The first part of taking any plunge into the unknown is getting your bearings. Study what others farther along than yourself in that particular area are doing, find the patterns of what’s working for those thought leaders and learn how to do them yourself. Start small, establish a solid understanding of the basics and terminology, but then dive in and don’t waste time. Technology and information in general is evolving so quickly that on the path to self-education, try to study as leading-edge information and tools to get you there as possible and set aside a solid few hours to learning every single day.
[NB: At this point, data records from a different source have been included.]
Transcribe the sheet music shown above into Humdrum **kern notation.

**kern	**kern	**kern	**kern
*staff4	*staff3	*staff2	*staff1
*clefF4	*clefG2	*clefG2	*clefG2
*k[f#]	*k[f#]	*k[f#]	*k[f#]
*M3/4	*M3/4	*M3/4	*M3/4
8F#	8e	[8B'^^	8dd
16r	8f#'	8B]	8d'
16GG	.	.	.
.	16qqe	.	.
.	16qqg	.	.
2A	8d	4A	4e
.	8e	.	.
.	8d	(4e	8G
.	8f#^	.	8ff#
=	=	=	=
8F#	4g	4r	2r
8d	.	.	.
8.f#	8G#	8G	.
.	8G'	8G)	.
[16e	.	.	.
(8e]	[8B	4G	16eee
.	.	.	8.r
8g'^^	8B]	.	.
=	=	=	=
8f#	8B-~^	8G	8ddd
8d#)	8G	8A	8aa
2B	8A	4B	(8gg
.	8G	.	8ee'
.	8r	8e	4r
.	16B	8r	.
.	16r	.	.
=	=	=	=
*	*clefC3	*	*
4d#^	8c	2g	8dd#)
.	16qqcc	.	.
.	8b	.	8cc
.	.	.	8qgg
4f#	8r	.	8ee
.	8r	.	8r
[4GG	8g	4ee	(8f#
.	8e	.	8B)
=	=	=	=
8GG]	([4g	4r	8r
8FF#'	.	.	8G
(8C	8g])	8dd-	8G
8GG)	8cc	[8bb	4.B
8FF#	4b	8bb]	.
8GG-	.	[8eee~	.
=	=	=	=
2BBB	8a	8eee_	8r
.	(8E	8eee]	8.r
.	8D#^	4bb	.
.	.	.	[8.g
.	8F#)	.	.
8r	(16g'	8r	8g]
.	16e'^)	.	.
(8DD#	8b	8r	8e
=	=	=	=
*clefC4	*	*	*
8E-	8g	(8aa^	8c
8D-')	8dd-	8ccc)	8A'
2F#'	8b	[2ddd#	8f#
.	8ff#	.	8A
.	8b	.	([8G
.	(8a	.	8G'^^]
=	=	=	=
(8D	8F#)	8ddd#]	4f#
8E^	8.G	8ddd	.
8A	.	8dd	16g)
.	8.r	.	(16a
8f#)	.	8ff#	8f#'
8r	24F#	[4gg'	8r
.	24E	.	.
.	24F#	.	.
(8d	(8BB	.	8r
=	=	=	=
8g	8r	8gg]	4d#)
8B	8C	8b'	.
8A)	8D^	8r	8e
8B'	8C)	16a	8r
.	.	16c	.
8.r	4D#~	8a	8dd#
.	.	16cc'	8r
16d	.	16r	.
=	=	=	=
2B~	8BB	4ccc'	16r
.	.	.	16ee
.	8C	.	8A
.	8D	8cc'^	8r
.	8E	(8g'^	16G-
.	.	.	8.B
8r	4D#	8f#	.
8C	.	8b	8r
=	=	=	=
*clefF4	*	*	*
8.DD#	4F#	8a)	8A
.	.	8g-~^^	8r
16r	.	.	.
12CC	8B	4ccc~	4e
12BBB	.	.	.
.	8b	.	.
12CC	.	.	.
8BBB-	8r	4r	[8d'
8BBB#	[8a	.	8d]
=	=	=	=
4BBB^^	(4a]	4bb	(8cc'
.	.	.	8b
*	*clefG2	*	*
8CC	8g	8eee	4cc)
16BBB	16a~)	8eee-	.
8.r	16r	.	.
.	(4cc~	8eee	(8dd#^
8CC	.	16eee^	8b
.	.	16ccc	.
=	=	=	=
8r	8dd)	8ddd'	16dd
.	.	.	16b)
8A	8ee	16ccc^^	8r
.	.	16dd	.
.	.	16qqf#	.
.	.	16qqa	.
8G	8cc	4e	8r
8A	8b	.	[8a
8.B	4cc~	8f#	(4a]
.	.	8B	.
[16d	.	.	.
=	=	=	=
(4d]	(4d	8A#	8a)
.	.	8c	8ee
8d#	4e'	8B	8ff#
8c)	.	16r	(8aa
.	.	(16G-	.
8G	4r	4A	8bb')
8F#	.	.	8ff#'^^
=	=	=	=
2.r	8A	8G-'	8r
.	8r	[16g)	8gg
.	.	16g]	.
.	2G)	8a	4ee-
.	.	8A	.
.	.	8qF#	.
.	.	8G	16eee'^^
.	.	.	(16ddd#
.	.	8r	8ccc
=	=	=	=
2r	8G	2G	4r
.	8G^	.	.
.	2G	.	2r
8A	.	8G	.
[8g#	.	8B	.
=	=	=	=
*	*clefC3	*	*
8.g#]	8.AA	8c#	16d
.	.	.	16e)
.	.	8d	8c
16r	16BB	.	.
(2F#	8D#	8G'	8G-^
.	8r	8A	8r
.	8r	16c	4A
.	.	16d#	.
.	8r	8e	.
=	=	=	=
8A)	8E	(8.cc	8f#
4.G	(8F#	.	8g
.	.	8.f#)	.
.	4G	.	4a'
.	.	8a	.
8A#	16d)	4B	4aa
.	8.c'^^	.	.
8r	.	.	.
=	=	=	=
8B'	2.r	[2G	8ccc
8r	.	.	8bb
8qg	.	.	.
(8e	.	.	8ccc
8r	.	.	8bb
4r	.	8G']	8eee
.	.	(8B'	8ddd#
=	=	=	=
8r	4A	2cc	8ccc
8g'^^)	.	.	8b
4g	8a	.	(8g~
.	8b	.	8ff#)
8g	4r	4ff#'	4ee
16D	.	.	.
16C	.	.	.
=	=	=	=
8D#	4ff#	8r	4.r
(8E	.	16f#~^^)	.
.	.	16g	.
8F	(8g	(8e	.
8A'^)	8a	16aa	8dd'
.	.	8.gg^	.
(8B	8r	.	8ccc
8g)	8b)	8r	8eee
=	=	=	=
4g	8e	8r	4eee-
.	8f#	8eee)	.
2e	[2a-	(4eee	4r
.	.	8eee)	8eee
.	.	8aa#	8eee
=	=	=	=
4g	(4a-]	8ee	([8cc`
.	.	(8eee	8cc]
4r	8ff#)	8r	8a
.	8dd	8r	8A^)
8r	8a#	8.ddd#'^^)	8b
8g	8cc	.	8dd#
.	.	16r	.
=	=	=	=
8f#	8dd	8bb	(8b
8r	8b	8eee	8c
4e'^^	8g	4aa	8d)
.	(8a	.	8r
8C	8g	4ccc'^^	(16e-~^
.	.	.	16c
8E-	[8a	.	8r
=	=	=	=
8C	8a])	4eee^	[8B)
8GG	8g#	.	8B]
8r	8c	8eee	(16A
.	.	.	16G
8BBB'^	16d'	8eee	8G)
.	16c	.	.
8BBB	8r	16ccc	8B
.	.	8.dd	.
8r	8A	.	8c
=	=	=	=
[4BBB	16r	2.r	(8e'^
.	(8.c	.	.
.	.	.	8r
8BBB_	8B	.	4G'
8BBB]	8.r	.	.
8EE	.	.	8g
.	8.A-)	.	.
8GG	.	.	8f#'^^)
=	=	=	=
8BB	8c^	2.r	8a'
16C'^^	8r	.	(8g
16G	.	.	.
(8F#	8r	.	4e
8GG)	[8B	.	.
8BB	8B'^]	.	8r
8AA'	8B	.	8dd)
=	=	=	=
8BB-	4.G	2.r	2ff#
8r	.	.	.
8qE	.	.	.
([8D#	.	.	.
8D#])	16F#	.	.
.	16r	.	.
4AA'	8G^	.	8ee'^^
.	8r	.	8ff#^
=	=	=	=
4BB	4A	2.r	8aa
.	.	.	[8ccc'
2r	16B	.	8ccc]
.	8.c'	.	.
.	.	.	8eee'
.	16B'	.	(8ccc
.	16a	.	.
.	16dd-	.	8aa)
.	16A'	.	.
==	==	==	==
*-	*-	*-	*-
As Mark Zuckerberg famously said, “Move fast and break things” and as he went on to say at his F8 conference last year, “Move fast with stable infrastructure”. This approach gives you the best of both worlds. Form your foundational understanding, explore expanded/experimental techniques, test, invest in what’s working, and creatively build upon all of it to adapt to your specific goals.
2) Find a community.
Wether you’re changing career paths all together, or simply learning a new skillset, find other people who care about what you’re doing. There are interest groups around everything, and wether they are online or off, find them. This will keep you aligned with your goals, activated towards them, and connect you with other people who you can learn from and help towards their goals as well. I equate this to speeding on a highway, when you’re speeding past the majority of other cars alone, you feel anxious, regardless of how important it is for you to get to where you’re going quickly. On the flip side, if as you’re speeding a few other cars are running with you, it becomes more of a game. Your thought patterns transition from anxiety to excitement and a sense of being a part of an agile team.
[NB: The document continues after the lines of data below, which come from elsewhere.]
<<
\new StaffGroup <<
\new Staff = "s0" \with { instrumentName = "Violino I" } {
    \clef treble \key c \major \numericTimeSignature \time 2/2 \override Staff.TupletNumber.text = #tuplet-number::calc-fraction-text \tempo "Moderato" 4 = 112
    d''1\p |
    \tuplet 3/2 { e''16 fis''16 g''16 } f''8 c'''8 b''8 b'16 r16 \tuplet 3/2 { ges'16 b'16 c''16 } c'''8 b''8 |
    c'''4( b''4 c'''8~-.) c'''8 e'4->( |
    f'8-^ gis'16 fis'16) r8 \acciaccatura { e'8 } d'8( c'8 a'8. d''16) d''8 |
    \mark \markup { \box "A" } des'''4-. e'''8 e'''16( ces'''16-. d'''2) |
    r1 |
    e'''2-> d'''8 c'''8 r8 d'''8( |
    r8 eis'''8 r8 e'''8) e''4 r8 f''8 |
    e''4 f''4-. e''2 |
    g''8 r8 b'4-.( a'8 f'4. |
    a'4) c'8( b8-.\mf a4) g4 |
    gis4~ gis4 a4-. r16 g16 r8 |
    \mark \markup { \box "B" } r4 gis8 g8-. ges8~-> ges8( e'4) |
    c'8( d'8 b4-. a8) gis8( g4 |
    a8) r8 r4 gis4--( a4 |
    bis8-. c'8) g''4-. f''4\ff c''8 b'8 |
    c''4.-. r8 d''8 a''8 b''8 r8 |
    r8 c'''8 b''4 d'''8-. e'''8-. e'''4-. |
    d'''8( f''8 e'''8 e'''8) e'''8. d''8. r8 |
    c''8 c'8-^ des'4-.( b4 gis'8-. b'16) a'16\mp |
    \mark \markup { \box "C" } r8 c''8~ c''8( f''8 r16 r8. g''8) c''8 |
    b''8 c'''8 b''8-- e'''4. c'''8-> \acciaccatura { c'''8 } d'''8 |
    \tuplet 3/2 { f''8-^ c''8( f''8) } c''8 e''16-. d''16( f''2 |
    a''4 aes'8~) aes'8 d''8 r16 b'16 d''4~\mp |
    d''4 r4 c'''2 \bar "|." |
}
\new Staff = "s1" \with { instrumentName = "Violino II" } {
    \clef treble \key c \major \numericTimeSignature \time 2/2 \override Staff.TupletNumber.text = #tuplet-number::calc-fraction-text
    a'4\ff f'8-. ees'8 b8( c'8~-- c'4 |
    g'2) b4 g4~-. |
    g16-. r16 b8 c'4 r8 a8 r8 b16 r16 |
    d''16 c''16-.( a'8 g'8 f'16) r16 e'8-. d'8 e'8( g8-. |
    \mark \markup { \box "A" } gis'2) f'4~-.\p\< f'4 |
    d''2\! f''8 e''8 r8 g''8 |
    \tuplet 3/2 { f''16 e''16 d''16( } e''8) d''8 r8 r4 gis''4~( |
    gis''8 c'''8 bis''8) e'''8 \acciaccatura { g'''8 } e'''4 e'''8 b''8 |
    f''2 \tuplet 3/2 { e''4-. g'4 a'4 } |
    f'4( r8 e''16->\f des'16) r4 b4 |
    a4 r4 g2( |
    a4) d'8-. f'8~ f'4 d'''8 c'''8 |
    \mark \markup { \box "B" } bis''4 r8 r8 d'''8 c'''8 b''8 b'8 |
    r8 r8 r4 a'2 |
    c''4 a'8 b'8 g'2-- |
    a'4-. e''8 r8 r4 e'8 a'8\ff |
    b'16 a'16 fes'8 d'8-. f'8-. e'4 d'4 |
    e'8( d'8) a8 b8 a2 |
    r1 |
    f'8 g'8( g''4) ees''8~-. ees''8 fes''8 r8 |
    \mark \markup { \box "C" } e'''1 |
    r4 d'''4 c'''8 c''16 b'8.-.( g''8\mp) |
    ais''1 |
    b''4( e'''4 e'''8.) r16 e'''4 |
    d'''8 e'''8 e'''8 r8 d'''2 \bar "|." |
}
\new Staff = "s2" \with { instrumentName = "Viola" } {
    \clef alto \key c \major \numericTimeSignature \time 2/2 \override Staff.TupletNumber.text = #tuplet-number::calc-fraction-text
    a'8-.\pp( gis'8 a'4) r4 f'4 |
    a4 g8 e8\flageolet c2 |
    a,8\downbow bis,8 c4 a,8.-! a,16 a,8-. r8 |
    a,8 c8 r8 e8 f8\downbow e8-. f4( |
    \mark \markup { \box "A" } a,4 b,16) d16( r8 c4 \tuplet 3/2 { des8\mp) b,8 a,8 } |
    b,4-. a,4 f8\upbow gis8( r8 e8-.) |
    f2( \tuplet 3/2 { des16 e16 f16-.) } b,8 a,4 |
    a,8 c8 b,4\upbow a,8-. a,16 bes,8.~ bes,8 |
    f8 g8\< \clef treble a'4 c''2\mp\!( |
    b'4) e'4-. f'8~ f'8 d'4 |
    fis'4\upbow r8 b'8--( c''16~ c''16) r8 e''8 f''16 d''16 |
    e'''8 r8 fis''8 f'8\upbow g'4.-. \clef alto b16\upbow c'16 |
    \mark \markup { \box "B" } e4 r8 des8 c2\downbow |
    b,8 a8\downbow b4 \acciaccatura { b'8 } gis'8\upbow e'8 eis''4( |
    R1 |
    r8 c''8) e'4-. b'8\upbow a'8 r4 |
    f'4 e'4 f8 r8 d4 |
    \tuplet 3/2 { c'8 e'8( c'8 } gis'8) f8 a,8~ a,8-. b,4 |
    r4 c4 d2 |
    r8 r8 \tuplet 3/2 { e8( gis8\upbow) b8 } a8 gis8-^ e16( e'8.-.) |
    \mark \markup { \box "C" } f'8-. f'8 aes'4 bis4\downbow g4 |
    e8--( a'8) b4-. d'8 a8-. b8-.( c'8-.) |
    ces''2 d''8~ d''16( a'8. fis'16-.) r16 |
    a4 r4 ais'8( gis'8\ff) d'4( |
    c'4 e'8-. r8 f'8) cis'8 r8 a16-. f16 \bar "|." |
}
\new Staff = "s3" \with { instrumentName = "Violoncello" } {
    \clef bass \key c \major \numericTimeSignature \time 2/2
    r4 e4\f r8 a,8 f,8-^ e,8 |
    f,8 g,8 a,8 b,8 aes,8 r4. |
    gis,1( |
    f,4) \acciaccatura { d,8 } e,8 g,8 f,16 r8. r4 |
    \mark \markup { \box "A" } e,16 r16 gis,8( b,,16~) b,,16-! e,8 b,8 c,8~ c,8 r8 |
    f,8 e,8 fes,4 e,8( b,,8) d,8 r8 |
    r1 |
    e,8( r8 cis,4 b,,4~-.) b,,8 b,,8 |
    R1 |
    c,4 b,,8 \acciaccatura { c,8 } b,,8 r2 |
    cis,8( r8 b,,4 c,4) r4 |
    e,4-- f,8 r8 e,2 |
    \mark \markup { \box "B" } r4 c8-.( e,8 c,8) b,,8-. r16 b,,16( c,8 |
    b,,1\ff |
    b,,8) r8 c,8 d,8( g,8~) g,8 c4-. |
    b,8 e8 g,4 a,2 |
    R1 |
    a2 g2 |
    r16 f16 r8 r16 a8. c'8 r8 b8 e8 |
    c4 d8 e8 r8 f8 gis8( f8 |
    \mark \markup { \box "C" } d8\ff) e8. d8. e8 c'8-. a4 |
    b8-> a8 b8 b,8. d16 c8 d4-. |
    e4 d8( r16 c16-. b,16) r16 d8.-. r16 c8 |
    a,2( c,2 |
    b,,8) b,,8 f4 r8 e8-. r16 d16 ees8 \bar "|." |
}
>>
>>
And you know those people that you were initially looking up to in order to figure out how to get your bearings in step 1? Reach out to them. Ambitious people generally like other ambitious people, and you never know what can come from a simple hello.
3) Bootstrap to success.
At this point, you’ve bootstrapped together your launchpad via a lean self-education system to form a solid knowledge base. You’ve bootstrapped together your fuel by creating a source of emotional motivation and elongated attention span through joining communities and making friends to keep you stimulated around the topic, now it’s time to bootstrap together your actual rocketship.
Rocketships come in all shapes, sizes, colors. But on the inside, most rocketships are essentially the same. They consist of fleshing out your web of resources and people, building credibility in your field, reach out to create symbiotic relationships with partners and individuals with aligned interests whom are at the level that you see yourself/your company going and then deliver on every promise.
Bonus Round: Apply all this to building your own personal brand along the way. You never know what the future holds and what opportunities will come to you through it.